Morning Briefing
Markets just had one of their best days in years — across the board. The S&P 500 surged over 9%, the NASDAQ exploded 14%, and even the ASX joined the party with a near-5% rip. Whether this is a genuine pivot or a relief rally, today every screen is green and every portfolio looks better than it did 24 hours ago.
What Matters Today
- Anzac Day marred by organised booing: Welcome to Country ceremonies were heckled at dawn services in Sydney, Melbourne, and Perth. Indigenous leaders are furious — Uncle Jack Pearson called it "not in the Anzac spirit." This feels coordinated, and it's ugly. Guardian AU
- AFL sacks its own appeals boss: Will Houghton KC is out after the AFL Appeals Board issued a statement labelled "disgusting" in the Lance Collard homophobia case. A rare and fast accountability move from the AFL — the public pressure clearly worked. ABC News
- Google piles $40B into Anthropic: Following Amazon's recent mega-investment, Google is doubling down on the Claude maker. The AI infrastructure arms race is accelerating faster than anyone can track — this is a defining moment in who controls the next layer of the internet. Ars Technica
- Palantir staff speak out on "descent into fascism": Slack messages and interviews with current and former employees paint a company in serious internal turmoil. Worth watching given Palantir's growing government contracts — including defence. Ars Technica
- Iran war fallout reshaping climate talks: Australia's Chris Bowen argues the oil shock from the Iran conflict is actually accelerating the push toward homegrown renewable energy. A rare case of geopolitical chaos opening a policy window. Guardian AU
- Orbán out after landslide defeat: Viktor Orbán is stepping down from the Hungarian parliament after his party's historic loss. The era of one of Europe's most disruptive leaders is ending — significant for EU cohesion and the broader democratic backsliding conversation. BBC World
- Dermatologist gap fees hit $230: The out-of-pocket cost to see a dermatologist has jumped $20 in a year, with the sharpest rises in WA, SA, and Tasmania. In a country with the world's highest skin cancer rates, this is a genuine public health problem. Guardian AU
Markets
It's a full-blown risk-on session — the NASDAQ's 14% single-day surge is historic, and the ASX 200 at +4.86% is riding the coattails hard. The AUD is back above 0.715, buoyed by renewed risk appetite and likely some relief around the Iran-related oil shock settling. Gold pushing past $4,740 is the interesting one — it's not acting like a pure safe-haven anymore, it's running alongside equities, suggesting this rally has genuine momentum rather than just short-covering. Bitcoin back above $77,500 confirms the mood: traders are leaning in, not hedging out.
Worth a Read
- Palantir's internal chaos: Ars Technica's piece on Palantir employees calling out the company's "descent into fascism" is a rare window into a defence-tech firm that's usually opaque. If you use or follow Palantir's data tools, this is essential context on where the culture is heading.
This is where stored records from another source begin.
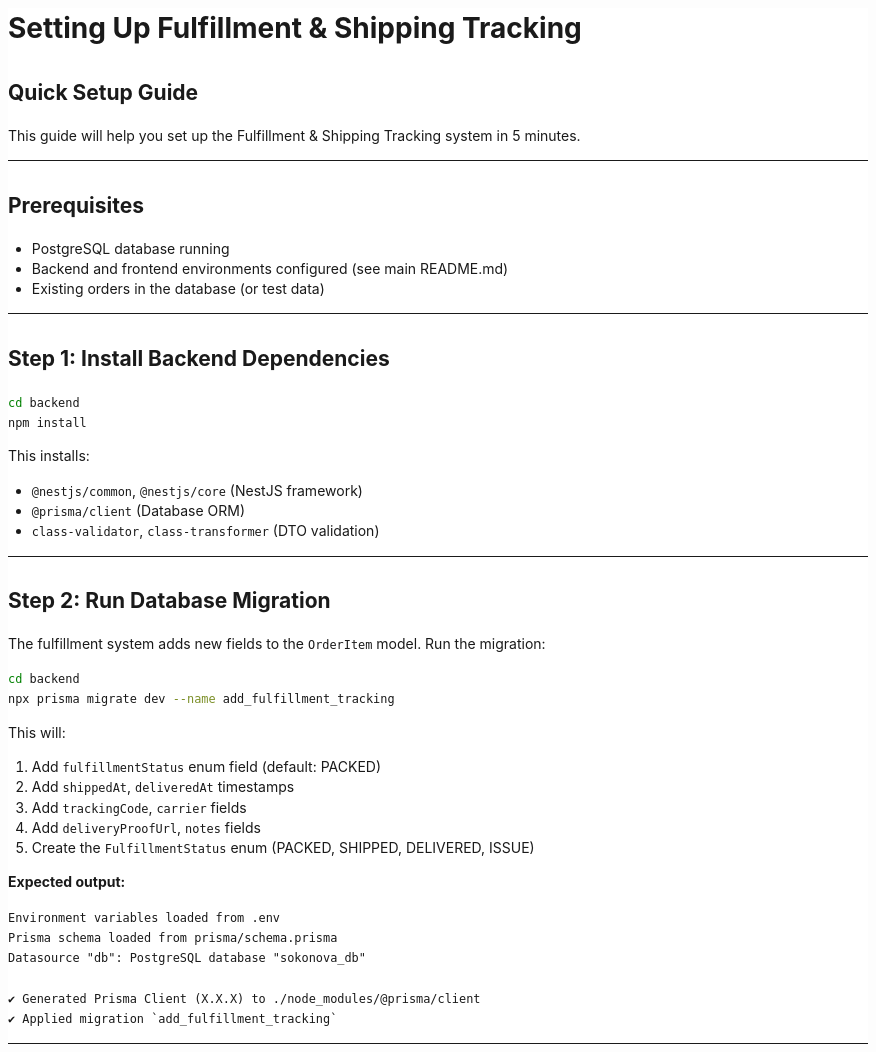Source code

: # Setting Up Fulfillment & Shipping Tracking

## Quick Setup Guide

This guide will help you set up the Fulfillment & Shipping Tracking system in 5 minutes.

---

## Prerequisites

- PostgreSQL database running
- Backend and frontend environments configured (see main README.md)
- Existing orders in the database (or test data)

---

## Step 1: Install Backend Dependencies

```bash
cd backend
npm install
```

This installs:
- `@nestjs/common`, `@nestjs/core` (NestJS framework)
- `@prisma/client` (Database ORM)
- `class-validator`, `class-transformer` (DTO validation)

---

## Step 2: Run Database Migration

The fulfillment system adds new fields to the `OrderItem` model. Run the migration:

```bash
cd backend
npx prisma migrate dev --name add_fulfillment_tracking
```

This will:
1. Add `fulfillmentStatus` enum field (default: PACKED)
2. Add `shippedAt`, `deliveredAt` timestamps
3. Add `trackingCode`, `carrier` fields
4. Add `deliveryProofUrl`, `notes` fields
5. Create the `FulfillmentStatus` enum (PACKED, SHIPPED, DELIVERED, ISSUE)

**Expected output:**
```
Environment variables loaded from .env
Prisma schema loaded from prisma/schema.prisma
Datasource "db": PostgreSQL database "sokonova_db"

✔ Generated Prisma Client (X.X.X) to ./node_modules/@prisma/client
✔ Applied migration `add_fulfillment_tracking`
```

---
- Christine Dawood on the Titan submersible: Guardian AU's interview with Christine Dawood — who lost her husband and son on the Titan — is harrowing and deeply human. She's speaking in detail for the first time. Set aside ten minutes for this one.
- The NDIS cuts deep-dive: Guardian AU's Sunday Read podcast with autism advocate Clem Bastow on what Labor's NDIS changes actually mean for people on the ground. If you know anyone navigating the NDIS, this will resonate.
- The anti-woke tech boss with UK government contracts: BBC Tech's profile of the CEO behind a controversial 22-point manifesto is worth your time — this is the ideological strain now embedded in public sector tech procurement, and it's not staying in the UK.